## [BRIEF]
Check each line of the entries below for the word "passing", then report how many have it, with no other words.

========================================

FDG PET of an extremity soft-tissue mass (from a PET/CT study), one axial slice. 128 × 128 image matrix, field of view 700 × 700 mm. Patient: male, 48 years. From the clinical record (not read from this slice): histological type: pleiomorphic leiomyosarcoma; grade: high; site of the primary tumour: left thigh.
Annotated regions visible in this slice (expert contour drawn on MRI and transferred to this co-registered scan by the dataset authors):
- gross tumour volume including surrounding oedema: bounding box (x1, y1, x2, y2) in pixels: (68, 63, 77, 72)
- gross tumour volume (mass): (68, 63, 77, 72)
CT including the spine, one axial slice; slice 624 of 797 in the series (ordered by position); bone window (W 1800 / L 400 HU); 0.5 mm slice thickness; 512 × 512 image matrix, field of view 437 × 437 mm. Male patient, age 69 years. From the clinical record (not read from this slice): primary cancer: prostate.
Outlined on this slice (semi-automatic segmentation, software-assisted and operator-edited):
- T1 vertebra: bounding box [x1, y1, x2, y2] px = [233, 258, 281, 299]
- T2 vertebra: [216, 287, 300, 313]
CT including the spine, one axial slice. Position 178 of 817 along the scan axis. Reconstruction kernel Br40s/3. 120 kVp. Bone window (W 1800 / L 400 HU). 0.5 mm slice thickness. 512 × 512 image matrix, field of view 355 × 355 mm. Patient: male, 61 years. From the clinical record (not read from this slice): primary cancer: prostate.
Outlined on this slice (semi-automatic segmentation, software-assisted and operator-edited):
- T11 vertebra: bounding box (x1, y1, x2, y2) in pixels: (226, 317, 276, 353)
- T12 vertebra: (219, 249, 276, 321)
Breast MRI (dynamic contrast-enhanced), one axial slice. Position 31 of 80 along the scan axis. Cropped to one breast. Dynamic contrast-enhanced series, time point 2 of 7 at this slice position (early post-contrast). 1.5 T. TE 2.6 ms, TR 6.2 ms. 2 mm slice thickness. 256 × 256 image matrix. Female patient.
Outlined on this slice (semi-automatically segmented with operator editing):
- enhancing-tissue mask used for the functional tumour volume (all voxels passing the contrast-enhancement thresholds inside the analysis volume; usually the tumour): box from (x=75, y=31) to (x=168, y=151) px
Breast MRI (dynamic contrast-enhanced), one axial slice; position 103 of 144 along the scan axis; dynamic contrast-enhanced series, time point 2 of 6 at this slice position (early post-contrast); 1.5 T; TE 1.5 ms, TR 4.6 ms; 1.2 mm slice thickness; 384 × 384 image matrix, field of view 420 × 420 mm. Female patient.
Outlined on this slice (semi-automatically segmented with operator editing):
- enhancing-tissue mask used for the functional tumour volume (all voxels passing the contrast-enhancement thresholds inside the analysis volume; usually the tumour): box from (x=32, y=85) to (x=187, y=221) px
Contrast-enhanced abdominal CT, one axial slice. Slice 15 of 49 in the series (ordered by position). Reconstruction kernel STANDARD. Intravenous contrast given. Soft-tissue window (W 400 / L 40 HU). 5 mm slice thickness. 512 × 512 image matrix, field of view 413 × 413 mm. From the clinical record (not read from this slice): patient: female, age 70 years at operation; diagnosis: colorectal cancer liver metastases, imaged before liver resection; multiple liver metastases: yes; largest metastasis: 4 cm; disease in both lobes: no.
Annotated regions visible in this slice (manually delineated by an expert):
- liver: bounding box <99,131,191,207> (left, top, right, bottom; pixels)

========================================

## [SOLVED EXERCISE]
2